***** DATA RECORDS *****
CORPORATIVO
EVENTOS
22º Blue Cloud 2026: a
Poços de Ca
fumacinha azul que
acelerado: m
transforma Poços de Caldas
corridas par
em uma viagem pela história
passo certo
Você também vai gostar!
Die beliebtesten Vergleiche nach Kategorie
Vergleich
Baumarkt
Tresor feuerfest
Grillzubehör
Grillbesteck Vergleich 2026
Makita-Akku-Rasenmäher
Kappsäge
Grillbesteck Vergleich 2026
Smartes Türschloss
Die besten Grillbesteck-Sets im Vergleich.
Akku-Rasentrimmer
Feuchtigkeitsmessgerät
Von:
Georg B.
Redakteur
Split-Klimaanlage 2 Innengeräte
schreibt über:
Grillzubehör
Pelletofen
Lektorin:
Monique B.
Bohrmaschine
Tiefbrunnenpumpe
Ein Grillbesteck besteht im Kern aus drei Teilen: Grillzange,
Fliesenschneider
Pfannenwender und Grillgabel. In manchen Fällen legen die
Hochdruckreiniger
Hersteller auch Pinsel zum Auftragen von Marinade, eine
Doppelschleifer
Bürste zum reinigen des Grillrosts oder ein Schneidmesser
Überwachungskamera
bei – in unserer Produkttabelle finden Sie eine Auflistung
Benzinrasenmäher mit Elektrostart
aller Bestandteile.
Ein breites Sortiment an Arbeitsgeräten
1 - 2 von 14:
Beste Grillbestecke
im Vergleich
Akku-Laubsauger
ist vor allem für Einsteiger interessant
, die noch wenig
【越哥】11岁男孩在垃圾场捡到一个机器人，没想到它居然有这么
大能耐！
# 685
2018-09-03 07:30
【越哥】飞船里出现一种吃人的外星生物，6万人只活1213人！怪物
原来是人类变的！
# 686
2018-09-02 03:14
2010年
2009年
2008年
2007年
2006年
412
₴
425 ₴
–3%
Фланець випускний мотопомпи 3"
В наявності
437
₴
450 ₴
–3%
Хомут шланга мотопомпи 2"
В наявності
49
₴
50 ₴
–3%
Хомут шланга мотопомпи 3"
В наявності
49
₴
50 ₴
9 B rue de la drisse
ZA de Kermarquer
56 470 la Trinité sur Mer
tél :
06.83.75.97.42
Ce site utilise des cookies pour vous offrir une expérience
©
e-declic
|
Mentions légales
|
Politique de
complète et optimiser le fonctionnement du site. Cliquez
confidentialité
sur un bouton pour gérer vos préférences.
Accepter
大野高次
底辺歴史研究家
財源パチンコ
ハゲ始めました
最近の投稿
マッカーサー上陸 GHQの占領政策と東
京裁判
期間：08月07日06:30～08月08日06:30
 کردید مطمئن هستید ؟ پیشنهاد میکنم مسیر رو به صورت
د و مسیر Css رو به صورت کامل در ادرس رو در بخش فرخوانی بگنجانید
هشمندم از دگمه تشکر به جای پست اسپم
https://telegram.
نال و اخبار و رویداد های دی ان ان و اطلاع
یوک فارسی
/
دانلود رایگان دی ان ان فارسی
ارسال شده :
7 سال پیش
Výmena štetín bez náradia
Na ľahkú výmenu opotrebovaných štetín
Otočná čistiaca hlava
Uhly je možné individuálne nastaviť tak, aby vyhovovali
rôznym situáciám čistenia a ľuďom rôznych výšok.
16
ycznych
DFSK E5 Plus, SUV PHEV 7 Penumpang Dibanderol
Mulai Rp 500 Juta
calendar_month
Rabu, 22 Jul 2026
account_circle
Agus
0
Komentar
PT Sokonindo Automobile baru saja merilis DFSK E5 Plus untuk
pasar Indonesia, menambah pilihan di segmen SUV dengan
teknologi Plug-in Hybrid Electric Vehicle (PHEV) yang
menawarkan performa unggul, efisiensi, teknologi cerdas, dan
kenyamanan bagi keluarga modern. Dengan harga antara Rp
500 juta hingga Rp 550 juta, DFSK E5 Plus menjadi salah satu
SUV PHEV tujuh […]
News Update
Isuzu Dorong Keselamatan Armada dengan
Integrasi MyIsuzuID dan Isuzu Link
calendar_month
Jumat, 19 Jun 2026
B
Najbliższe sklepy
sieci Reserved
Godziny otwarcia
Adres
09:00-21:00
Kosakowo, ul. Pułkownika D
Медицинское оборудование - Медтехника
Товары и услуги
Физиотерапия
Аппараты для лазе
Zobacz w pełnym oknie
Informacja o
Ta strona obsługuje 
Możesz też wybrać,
*****
Rewrite the listing from its first line through the line containing "Tiefbrunnenpumpe", putting "Tischkreissäge" in place of "Kappsäge" and leaving everything else as it is.

**EXPECTED ANSWER**:
CORPORATIVO
EVENTOS
22º Blue Cloud 2026: a
Poços de Ca
fumacinha azul que
acelerado: m
transforma Poços de Caldas
corridas par
em uma viagem pela história
passo certo
Você também vai gostar!
Die beliebtesten Vergleiche nach Kategorie
Vergleich
Baumarkt
Tresor feuerfest
Grillzubehör
Grillbesteck Vergleich 2026
Makita-Akku-Rasenmäher
Tischkreissäge
Grillbesteck Vergleich 2026
Smartes Türschloss
Die besten Grillbesteck-Sets im Vergleich.
Akku-Rasentrimmer
Feuchtigkeitsmessgerät
Von:
Georg B.
Redakteur
Split-Klimaanlage 2 Innengeräte
schreibt über:
Grillzubehör
Pelletofen
Lektorin:
Monique B.
Bohrmaschine
Tiefbrunnenpumpe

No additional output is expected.